[Dataset items]
....................
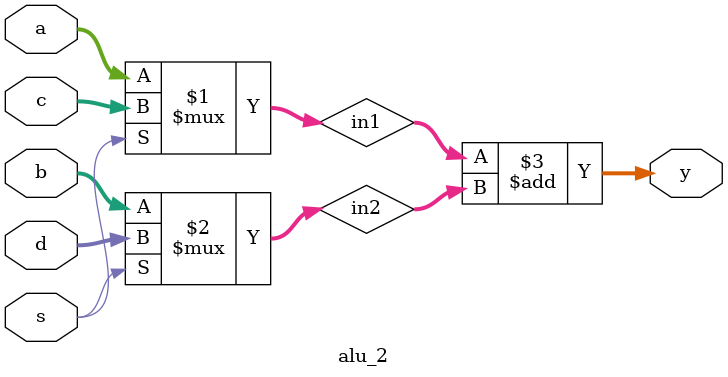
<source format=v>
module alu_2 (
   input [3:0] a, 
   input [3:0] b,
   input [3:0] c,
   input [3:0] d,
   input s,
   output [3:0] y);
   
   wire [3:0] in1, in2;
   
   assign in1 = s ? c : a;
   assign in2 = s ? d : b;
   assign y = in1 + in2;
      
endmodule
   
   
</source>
....................
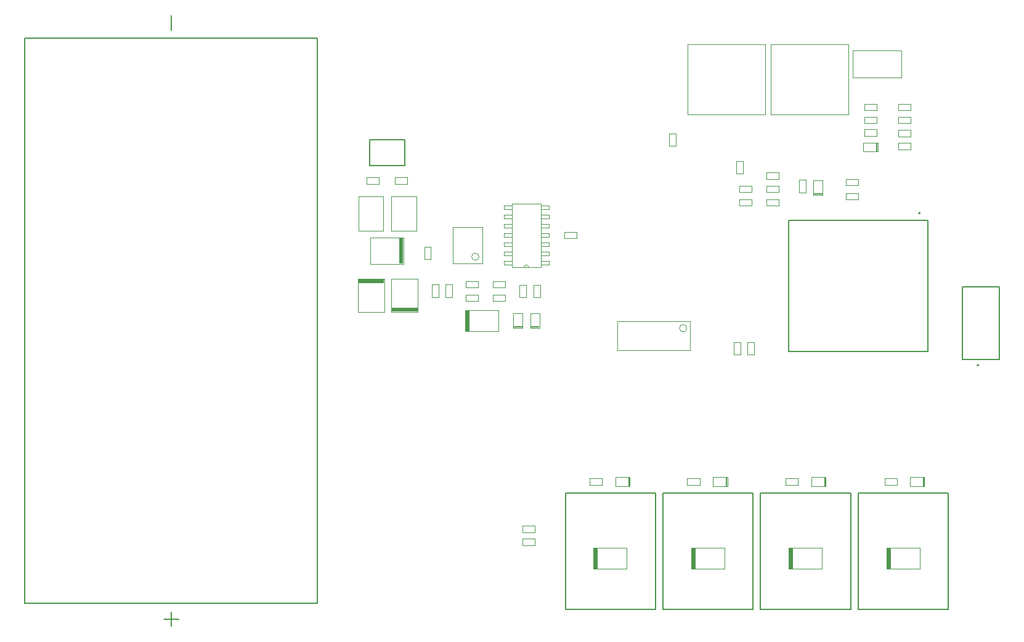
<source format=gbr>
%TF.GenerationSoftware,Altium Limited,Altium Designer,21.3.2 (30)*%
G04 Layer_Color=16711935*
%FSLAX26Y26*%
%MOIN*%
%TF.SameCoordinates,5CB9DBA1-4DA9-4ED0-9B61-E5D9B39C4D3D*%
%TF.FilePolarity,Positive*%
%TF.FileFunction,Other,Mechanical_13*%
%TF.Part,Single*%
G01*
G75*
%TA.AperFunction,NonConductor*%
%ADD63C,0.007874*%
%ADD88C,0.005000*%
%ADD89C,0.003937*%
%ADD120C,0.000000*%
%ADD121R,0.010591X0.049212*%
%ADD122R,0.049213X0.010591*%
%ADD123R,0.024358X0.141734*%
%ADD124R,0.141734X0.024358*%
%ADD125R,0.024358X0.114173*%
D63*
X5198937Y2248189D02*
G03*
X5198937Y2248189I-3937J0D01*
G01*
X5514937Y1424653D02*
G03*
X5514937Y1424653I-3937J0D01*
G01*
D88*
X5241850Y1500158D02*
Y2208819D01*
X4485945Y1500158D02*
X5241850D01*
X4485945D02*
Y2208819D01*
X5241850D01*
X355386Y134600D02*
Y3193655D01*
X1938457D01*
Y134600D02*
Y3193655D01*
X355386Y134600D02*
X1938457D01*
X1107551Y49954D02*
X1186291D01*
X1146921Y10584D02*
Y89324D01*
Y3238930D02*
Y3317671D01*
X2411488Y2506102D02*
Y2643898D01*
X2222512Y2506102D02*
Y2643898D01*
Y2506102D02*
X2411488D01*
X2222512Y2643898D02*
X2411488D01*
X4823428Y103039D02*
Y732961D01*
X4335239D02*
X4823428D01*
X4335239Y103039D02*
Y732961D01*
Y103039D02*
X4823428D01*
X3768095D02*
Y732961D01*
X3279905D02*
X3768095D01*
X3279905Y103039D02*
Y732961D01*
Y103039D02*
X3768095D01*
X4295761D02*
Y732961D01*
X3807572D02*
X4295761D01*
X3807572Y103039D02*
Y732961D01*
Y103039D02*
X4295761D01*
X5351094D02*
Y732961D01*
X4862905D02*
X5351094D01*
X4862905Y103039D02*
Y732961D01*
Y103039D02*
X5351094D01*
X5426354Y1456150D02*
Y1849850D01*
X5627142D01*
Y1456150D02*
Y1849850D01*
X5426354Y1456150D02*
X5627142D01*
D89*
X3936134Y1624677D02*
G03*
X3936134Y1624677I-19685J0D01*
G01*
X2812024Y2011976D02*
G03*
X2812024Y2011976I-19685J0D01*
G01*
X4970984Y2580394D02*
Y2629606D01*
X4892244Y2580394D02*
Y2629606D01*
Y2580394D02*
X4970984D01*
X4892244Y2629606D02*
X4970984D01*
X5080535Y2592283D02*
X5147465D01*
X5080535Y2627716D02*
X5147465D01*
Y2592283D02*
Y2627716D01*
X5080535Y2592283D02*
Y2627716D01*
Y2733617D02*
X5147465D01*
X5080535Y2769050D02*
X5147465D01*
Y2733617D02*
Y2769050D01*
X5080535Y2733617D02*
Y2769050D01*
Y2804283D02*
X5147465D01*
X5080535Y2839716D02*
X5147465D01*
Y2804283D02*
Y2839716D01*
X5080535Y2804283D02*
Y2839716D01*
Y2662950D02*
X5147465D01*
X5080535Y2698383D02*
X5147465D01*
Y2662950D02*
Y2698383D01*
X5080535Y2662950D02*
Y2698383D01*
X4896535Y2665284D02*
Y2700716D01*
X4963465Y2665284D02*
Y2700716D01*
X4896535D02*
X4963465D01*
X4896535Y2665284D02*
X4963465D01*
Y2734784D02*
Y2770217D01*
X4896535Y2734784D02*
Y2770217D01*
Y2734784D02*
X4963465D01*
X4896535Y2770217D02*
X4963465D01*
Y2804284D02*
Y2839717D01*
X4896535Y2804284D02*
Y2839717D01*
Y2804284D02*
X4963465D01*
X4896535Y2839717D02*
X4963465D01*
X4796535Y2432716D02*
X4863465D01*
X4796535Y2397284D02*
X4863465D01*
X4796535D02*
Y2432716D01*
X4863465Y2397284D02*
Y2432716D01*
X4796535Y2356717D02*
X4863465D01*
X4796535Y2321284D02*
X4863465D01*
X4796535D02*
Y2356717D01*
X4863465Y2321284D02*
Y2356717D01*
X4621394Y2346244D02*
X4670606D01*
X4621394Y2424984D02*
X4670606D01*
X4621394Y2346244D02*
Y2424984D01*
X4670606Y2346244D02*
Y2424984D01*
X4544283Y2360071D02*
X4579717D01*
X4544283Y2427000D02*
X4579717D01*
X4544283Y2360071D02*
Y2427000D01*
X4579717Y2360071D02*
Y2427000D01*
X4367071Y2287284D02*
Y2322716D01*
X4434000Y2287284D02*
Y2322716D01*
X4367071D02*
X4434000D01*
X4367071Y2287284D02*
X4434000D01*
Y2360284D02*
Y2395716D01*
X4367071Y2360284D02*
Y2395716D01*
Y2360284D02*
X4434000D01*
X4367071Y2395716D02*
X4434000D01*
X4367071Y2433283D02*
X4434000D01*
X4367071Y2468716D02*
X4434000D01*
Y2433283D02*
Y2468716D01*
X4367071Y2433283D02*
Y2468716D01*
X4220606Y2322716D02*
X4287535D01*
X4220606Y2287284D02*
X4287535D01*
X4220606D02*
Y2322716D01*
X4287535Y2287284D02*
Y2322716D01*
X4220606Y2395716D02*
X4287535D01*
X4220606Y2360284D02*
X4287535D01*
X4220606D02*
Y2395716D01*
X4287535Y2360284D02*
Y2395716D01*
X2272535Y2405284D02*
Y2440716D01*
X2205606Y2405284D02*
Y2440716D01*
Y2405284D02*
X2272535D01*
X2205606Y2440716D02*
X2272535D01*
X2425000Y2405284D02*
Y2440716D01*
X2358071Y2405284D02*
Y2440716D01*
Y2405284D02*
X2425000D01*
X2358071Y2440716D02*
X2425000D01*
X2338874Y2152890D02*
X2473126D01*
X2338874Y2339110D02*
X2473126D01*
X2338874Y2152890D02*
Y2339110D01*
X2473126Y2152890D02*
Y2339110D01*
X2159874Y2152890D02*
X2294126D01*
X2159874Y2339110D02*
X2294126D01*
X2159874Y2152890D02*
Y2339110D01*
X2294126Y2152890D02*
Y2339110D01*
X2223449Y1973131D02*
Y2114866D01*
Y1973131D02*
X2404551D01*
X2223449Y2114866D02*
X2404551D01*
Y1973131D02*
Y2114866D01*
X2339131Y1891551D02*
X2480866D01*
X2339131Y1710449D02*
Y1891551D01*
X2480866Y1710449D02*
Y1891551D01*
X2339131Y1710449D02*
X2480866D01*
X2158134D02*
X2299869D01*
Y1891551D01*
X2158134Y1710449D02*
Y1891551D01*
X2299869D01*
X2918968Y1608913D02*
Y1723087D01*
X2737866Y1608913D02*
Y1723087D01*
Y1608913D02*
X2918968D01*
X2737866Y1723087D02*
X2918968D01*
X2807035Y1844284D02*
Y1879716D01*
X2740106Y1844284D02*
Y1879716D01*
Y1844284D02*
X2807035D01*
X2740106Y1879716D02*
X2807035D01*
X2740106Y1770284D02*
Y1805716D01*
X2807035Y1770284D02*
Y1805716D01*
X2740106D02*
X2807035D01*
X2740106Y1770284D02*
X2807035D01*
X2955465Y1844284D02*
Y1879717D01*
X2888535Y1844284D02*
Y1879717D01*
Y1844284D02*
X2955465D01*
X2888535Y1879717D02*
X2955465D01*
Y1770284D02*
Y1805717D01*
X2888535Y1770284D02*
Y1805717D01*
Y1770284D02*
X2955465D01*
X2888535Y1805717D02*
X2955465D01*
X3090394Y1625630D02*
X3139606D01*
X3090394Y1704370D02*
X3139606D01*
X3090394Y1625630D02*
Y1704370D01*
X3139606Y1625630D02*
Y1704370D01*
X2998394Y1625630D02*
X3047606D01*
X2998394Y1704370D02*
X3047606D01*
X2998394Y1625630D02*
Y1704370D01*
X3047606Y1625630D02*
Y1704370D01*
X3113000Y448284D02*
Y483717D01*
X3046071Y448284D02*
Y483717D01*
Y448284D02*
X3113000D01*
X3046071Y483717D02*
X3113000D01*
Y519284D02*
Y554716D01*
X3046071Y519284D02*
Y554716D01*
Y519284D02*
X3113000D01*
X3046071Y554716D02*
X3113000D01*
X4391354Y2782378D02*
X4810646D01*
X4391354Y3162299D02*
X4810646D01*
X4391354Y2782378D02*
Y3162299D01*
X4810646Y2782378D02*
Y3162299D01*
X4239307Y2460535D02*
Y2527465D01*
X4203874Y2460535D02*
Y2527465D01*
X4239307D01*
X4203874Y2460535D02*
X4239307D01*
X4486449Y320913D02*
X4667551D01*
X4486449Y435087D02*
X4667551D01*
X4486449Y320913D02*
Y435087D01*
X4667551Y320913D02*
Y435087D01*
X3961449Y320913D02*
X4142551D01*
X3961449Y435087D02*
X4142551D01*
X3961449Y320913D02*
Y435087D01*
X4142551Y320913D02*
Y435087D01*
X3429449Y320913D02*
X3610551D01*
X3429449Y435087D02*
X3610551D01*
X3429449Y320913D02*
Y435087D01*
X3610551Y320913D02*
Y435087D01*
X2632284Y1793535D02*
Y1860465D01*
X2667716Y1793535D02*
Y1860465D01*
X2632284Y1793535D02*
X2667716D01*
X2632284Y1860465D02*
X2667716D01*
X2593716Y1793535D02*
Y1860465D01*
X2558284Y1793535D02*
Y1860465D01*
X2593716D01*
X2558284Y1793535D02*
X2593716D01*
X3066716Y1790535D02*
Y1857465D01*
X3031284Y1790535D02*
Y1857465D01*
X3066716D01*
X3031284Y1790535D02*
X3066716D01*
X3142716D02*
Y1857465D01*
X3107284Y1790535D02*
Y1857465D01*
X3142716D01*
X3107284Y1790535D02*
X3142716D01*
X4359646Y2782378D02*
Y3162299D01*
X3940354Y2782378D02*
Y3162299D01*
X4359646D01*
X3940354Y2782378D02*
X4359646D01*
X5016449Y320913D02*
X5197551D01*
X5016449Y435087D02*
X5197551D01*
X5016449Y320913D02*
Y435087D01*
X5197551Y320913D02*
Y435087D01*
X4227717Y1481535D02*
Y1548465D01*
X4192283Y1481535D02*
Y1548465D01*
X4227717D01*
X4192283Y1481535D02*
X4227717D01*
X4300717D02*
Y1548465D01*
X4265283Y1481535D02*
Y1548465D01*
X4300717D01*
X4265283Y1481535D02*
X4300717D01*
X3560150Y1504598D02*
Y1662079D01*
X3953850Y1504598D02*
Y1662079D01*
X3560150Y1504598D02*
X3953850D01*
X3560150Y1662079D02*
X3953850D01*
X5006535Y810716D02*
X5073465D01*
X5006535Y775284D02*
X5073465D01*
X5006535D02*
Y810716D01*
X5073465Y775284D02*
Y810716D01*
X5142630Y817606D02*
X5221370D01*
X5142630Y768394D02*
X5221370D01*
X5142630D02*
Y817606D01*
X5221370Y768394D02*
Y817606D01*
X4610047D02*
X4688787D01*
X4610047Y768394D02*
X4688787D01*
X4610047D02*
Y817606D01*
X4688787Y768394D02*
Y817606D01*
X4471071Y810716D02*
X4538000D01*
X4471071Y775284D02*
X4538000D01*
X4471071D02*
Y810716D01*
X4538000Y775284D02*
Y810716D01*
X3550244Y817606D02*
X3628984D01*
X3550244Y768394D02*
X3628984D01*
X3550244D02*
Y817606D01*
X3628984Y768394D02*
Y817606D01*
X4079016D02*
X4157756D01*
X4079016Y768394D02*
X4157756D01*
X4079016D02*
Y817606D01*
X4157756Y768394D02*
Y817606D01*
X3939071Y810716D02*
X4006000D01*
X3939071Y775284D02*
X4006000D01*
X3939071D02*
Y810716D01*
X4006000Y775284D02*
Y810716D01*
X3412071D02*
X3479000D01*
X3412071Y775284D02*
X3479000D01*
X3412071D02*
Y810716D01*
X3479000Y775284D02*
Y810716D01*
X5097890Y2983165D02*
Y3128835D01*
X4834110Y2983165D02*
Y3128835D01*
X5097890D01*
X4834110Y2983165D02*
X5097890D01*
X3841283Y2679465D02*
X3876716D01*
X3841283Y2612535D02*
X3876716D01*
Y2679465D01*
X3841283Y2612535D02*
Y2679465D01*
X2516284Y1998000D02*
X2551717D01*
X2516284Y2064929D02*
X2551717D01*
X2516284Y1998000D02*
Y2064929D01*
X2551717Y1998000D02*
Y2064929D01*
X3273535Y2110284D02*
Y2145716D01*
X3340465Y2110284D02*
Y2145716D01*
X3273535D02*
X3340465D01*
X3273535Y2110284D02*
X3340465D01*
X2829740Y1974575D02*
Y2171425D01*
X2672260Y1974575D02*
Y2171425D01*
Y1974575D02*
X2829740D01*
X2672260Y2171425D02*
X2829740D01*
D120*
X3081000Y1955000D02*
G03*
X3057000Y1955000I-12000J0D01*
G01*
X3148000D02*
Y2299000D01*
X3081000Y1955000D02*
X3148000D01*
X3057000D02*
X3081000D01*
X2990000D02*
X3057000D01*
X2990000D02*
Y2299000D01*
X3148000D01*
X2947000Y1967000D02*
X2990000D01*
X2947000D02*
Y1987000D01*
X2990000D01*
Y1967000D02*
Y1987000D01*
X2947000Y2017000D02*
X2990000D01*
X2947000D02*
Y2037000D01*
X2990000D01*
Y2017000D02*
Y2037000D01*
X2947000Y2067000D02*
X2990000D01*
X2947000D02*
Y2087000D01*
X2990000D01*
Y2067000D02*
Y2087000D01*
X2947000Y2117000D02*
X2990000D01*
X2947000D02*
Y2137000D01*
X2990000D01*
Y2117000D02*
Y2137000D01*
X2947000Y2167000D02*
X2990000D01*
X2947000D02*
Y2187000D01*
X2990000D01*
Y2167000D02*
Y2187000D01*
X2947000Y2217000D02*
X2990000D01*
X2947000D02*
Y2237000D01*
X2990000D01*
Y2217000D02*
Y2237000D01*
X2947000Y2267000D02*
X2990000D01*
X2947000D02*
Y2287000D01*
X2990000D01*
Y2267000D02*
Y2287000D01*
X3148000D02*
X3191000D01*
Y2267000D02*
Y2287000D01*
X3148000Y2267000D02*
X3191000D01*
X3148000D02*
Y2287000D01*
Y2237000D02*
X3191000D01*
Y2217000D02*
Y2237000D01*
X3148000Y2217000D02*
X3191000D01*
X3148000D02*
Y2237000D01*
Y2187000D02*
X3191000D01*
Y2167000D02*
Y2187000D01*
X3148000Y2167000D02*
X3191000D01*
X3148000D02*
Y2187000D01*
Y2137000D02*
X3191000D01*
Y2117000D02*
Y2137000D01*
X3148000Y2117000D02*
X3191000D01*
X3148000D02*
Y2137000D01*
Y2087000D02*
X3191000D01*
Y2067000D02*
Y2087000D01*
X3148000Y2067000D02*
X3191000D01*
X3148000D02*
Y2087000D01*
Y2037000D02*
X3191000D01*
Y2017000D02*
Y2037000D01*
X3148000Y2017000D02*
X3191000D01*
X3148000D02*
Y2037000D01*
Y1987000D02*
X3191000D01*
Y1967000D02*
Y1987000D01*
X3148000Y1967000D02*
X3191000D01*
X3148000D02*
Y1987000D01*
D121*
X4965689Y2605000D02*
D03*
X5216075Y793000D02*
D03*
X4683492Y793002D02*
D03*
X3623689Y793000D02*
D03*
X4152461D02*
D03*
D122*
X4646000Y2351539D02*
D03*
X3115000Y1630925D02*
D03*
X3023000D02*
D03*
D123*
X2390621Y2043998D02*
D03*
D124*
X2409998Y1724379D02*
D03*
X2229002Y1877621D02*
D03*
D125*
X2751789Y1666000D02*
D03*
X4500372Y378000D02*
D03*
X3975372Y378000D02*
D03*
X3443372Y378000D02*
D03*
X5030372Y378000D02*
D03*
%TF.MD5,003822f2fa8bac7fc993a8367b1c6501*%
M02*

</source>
....................
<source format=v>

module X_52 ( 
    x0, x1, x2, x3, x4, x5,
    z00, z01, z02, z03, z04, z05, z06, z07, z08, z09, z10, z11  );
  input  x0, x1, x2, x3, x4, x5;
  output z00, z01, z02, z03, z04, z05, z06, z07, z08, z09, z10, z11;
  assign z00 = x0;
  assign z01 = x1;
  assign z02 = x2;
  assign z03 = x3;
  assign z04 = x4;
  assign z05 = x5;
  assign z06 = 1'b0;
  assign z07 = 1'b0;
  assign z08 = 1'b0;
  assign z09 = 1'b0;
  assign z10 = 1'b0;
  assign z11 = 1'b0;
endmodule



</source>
....................
*PROBLEM*
Copy out each line of the data that has the word "input" in it.

*TASK RESULT*
   input [3:0] a, 
   input [3:0] b,
   input [3:0] c,
   input [3:0] d,
   input s,
  input  x0, x1, x2, x3, x4, x5;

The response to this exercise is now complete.